**Текст упражнения**
------

На лобном месте. Литература нравственного сопротивления. 1946-1986 - Григорий Свирский
Шрифт:
Интервал:
Закладка:
«Наш бронепоезд стоит на запасном пути», — горьковато шутили в Союзе писателей, предчувствуя недоброе. И не зря: сталинщина не могла выжить правдой, и вот началось исподволь, замутняя нравственную атмосферу, половодье фальшивок, подобных пьесе «Персональное дело» Александра Штейна…
Героиня пьесы Марьяна не хочет подавать в партию. «Почему?» — спрашивает чудом уцелевший в сталинской мясорубке папа Хлебников.
«Пока тебя не восстановят, не могу, папа», — отвечает дочь.
Папа Хлебников (оттолкнув дочь, встал, как сообщает автор). А встав и оттолкнув, вскричал: «Ты что? Обиделась? (Марьяна молчит). На кого же ты обиделась? На партию?» (Марьяна молчит, естественно.)
«Я спрашиваю, — не унимается недобитый папа, — на кого ты обиделась?»
Марьяна что-то лепечет нарочито оглупленное, ссылается на свое психологическое состояние. Тут уж папа заходится в страстном припадочном монологе: «Да чем бы была моя жизнь без нее? Дышал бы чем? — И т. д. И прочее. — И завершает: — Стыдно!»
Подобные фальшивки, во всех жанрах, заполняют сценические площадки, оттесняя подлинное аналитическое искусство художественных открытий.
Однако этого недостаточно, чтобы спасти палачей. Спасти палачей может только безотказно работающая виселица, на которую вздергивают таланты.
Ждать ее пришлось недолго. Благо она была сбита-сколочена давным-давно, к 17 августа 1934 года.
В этот день Максим Горький открывает 1 съезд писателей восторженным восклицанием по поводу того, что они собрались все, вместе с зарубежными писателями, «в стране, где неустанно и чудодейственно работает железная воля Сталина». Горького прервал «взрыв восторга», как свидетельствует газета «Правда».

------

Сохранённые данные
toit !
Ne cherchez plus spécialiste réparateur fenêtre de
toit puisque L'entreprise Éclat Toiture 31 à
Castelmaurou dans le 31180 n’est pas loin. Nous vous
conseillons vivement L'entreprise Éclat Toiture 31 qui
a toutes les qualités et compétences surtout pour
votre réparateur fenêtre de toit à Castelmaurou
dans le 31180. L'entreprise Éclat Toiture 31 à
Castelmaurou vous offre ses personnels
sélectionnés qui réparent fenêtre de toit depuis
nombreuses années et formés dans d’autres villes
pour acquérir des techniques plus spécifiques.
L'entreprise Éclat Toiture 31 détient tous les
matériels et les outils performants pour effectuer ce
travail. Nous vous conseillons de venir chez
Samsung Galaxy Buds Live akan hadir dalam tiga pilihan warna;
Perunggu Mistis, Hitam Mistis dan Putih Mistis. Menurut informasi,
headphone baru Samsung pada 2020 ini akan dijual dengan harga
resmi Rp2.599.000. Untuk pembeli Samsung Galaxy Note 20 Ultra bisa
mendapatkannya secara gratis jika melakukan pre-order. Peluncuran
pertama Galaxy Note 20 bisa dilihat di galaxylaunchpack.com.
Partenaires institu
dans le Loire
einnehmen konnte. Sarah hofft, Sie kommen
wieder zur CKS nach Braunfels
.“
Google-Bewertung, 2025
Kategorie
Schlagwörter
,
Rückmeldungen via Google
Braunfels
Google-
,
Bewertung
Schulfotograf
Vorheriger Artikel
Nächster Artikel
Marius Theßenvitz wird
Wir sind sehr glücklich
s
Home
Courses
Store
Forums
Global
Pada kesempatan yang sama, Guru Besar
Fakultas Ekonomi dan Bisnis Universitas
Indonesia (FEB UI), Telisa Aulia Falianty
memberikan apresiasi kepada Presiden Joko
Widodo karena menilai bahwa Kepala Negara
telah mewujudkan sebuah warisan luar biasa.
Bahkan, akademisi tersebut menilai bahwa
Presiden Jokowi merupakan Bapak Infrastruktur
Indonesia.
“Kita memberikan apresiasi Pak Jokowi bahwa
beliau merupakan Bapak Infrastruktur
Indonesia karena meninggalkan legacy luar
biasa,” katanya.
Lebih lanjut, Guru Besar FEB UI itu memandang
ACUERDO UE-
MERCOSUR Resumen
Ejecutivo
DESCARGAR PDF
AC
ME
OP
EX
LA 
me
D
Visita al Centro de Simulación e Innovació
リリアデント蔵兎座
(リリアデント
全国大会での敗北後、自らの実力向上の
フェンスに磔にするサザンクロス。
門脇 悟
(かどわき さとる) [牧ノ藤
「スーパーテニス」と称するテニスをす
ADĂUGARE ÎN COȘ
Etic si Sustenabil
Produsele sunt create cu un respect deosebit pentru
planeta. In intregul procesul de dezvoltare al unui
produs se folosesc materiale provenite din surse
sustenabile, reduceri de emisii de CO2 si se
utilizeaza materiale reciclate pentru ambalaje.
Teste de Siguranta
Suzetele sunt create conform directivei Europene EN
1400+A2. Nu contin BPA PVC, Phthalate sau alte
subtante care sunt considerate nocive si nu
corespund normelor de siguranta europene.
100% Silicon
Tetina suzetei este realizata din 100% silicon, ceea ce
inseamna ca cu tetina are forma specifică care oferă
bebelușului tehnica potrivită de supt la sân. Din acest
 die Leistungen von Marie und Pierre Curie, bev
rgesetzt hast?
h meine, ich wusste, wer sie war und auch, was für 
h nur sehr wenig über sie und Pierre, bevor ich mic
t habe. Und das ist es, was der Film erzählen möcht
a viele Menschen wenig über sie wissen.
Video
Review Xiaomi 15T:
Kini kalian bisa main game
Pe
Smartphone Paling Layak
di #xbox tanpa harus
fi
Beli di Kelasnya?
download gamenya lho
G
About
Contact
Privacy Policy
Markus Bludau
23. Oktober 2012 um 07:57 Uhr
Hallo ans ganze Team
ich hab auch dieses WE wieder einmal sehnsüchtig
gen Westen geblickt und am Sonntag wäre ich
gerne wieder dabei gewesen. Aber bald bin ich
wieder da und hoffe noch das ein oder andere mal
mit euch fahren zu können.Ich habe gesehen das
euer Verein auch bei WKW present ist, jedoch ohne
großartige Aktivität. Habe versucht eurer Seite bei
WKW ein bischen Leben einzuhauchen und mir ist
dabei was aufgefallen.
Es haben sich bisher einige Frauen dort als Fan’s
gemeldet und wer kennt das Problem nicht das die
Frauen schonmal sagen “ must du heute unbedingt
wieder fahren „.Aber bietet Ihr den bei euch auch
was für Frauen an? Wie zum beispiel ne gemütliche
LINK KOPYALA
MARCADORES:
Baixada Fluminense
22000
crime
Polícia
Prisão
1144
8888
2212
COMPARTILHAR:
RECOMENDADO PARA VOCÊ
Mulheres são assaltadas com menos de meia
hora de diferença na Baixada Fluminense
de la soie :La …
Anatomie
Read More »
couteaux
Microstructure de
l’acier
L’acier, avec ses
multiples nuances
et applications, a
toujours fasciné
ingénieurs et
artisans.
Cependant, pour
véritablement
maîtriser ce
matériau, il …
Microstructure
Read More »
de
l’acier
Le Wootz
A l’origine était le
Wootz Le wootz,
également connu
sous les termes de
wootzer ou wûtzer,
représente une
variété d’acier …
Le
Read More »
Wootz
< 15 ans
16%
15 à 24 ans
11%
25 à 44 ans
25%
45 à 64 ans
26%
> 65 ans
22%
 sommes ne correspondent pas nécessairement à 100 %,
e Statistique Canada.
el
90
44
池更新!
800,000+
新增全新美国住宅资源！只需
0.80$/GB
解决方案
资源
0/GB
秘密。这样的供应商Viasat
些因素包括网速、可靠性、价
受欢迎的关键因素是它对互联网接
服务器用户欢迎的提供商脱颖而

------

**Что сделать**
Выведите дословно отрывок из текста о литературе нравственного сопротивления: начиная со слов «Марьяна что-то лепечет» и заканчивая словами «которую вздергивают таланты.» включительно.

**Результат**
Марьяна что-то лепечет нарочито оглупленное, ссылается на свое психологическое состояние. Тут уж папа заходится в страстном припадочном монологе: «Да чем бы была моя жизнь без нее? Дышал бы чем? — И т. д. И прочее. — И завершает: — Стыдно!»
Подобные фальшивки, во всех жанрах, заполняют сценические площадки, оттесняя подлинное аналитическое искусство художественных открытий.
Однако этого недостаточно, чтобы спасти палачей. Спасти палачей может только безотказно работающая виселица, на которую вздергивают таланты.